Al teatro Vascello di Roma fino al 4 dicembre, Alessandro Haber con Haberowski incarna uno degli artisti simbolo dell’anticonformismo e della libertà portata fino all’autolesionismo. Tra letture splendide e maledette, Alcool e nuvole di fumo, ci si immerge nell’universo Bukowski.
Una macchina da scrivere che galleggia tra frammenti di vita consumata velocemente, succhiata senza risparmio come un frutto maturo che si vuole tutto e subito, per godere del sapore intenso ma breve.
E un leggìo al centro del palco, strumento atttraverso cui la voce dell’interprete, Alessandro Haber, trasforma in parole l’emozione e la rabbia, le fragilità che si fanno voglia graffiante di essere altrimenti. Anche se questo può comportare l’autodistruzione. Infine la musica, incalzante e ritmata come i battiti di un cuore che corre.
Haberowski, spettacolo nato da un’idea di Manuel Bozzi, con Alessandro Haber e le musiche perfette degli Alfa Romero, si dona al pubblico del Teatro Vascello dal 29 novembre al 4 dicembre 2016. E ne vale la pena. Più di una birra ghiacciata quando si ha sete. E la birra non va lasciata mai, come direbbe il celebre scrittore.

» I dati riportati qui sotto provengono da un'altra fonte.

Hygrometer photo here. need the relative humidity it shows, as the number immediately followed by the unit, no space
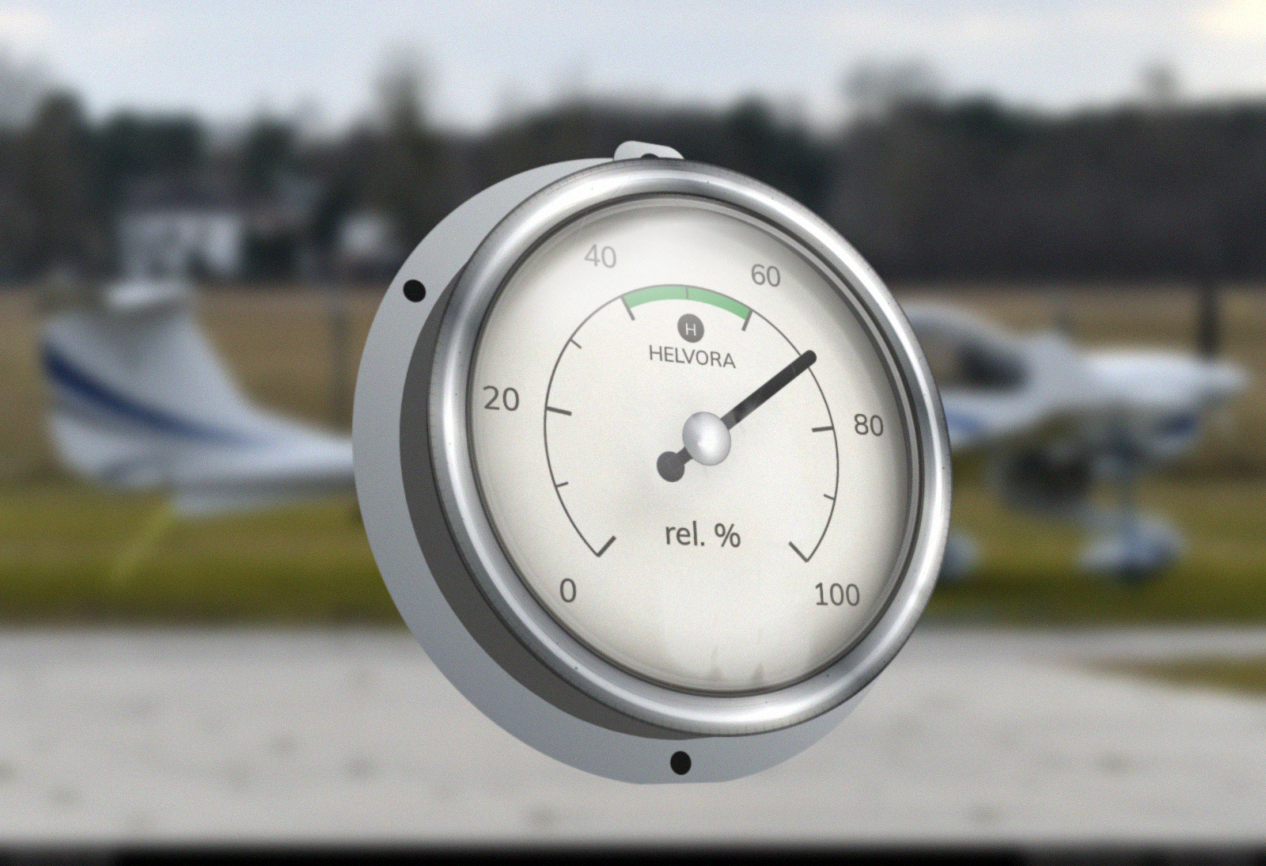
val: 70%
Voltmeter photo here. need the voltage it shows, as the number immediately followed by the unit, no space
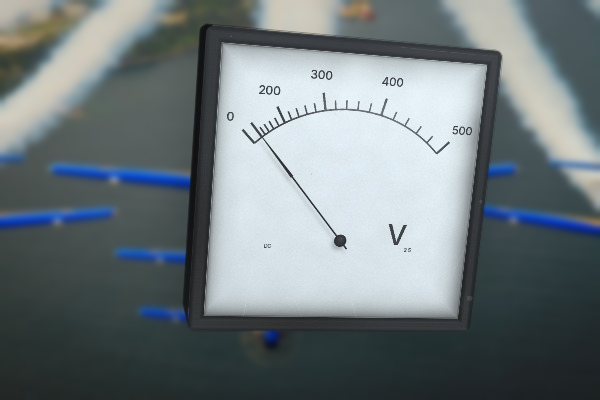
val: 100V
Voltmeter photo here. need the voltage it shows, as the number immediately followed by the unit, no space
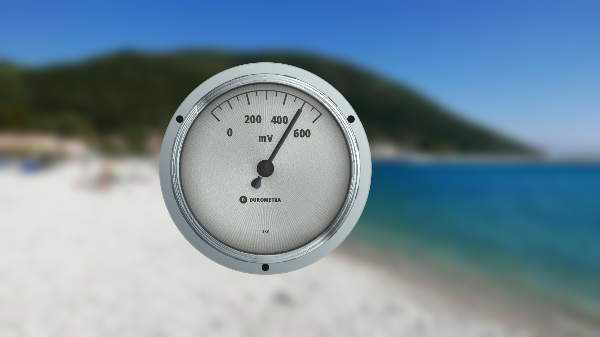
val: 500mV
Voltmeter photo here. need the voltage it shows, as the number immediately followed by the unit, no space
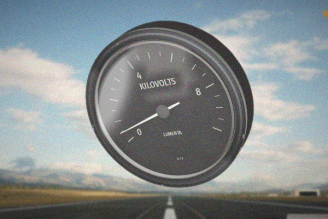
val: 0.5kV
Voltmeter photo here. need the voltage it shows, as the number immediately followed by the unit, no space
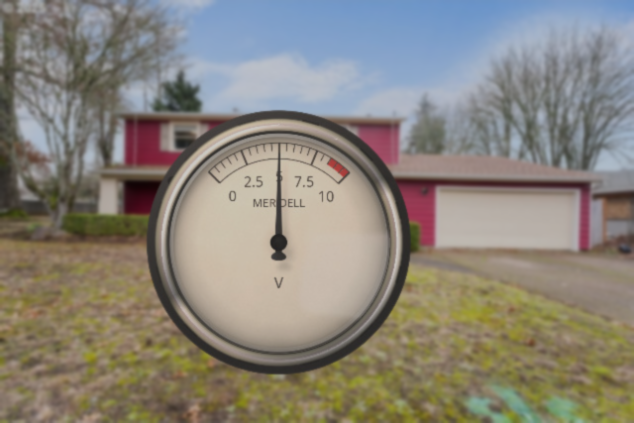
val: 5V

Un viaggio nei meandri di una mente inquieta e sofferente, in continua ricerca di un approdo. Un uomo attratto solo da donne estreme, “dai volti lupeschi, pazze e prostitute”, ma tremendamente bisognoso di “donne perbene”, di normalità. Un concetto estraneo e per certi versi disprezzato, ma sovente contemplato come portatore di pace, relativa, ma pace.
“Le cose appropriate e convenienti mi si addicono come le mensole fissate male”, recita Haberowski in una delle liriche lette sul palco tra un reggiseno e una mutandina, simboli di sessualità totalmente istintiva e compulsiva, priva d’ogni ombra di romanticismo: troppo normale, perbene, il romanticismo. Non si addice.
E poi fumo, vero, purtroppo per eventuali spettatori privi del vizio, che avvolge in spire cineree l’attore, e non solo lui, che sorseggia da un piccolo bicchiere del liquido superalcolico. Degno di Bukowski.
Uno show, quindi, che merita la curiosità del pubblico, perché “tutto sommato non è male essere Bukowski”. E neanche Haberowski.